• **PROMPT A**: Summarize the text about Alana Barber in two sentences.
• **PROMPT B**: According to the text about Alana Barber, what is her personal best in the 20 km walk?
-- PASSAGE TO READ follows --
Alana Barber

Personal information
- Born: 8 July 1987 (age 38) Auckland, New Zealand
- Height: 1.63 m (5 ft 4 in)
- Weight: 52 kg (115 lb)

Sport
- Country: New Zealand
- Sport: Track and field
- Event: 20 km race walk

Achievements and titles
- National finals: 20 km walk champion (2018)
- Personal best(s): 3000 m walk – 12:37.82 5000 m walk – 21:59.41 10,000 m walk – 46:03.24 20 km walk – 1:32:19

Medal record
Women's athletics
Representing New Zealand
Commonwealth Games
| Silver medal – second place | 2018 Gold Coast | 20 km walk |

= Alana Barber =

New Zealand racewalker (born 1987)

Alana Barber (born 8 July 1987) is a New Zealand race walker who won a silver medal in the 20 km race walk at the 2018 Commonwealth Games.
-- PASSAGE TO READ concluded --
-- DATA FOR ANALYSIS follows --
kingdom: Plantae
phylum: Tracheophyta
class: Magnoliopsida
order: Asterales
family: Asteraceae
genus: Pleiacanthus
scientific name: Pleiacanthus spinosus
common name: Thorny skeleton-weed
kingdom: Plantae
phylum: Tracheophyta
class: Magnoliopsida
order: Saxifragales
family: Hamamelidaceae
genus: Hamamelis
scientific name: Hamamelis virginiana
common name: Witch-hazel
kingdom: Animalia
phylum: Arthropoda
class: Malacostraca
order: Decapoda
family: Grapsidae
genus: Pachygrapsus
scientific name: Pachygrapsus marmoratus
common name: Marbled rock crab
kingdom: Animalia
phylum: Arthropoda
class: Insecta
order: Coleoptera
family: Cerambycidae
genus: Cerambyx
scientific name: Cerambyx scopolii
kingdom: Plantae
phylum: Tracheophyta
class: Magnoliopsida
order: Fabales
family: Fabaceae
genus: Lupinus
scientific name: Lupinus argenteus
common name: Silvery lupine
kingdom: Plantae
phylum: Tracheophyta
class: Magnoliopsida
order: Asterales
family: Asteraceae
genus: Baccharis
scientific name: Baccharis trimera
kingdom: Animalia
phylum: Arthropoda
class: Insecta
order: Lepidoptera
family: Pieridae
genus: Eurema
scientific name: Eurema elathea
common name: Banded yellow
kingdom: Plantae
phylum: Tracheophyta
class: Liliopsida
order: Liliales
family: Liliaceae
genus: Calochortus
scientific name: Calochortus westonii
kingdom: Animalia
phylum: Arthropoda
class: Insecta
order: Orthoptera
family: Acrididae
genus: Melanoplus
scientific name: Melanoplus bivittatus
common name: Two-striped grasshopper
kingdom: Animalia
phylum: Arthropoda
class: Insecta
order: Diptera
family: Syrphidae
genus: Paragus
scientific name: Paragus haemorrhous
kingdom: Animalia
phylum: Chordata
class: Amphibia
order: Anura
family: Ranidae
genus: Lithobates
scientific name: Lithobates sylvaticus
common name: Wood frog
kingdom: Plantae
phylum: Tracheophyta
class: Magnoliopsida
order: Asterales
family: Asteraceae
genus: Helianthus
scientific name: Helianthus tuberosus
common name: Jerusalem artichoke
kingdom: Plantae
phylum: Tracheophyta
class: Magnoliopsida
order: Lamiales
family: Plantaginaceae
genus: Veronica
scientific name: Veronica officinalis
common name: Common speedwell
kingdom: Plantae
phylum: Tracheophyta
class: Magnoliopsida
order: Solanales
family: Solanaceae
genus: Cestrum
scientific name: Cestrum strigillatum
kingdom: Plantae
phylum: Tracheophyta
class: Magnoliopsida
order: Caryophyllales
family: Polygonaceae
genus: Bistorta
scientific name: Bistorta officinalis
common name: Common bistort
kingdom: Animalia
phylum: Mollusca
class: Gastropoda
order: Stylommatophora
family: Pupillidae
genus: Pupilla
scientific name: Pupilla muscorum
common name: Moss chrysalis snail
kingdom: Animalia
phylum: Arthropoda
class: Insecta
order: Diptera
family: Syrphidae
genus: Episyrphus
-- DATA FOR ANALYSIS concluded --
• **EXERCISE RESULT A**: Alana Barber is a New Zealand race walker, born in Auckland on 8 July 1987, who competes in the 20 km race walk. She won a silver medal in that event at the 2018 Commonwealth Games on the Gold Coast and was the national 20 km walk champion in 2018.

• **EXERCISE RESULT B**: 1:32:19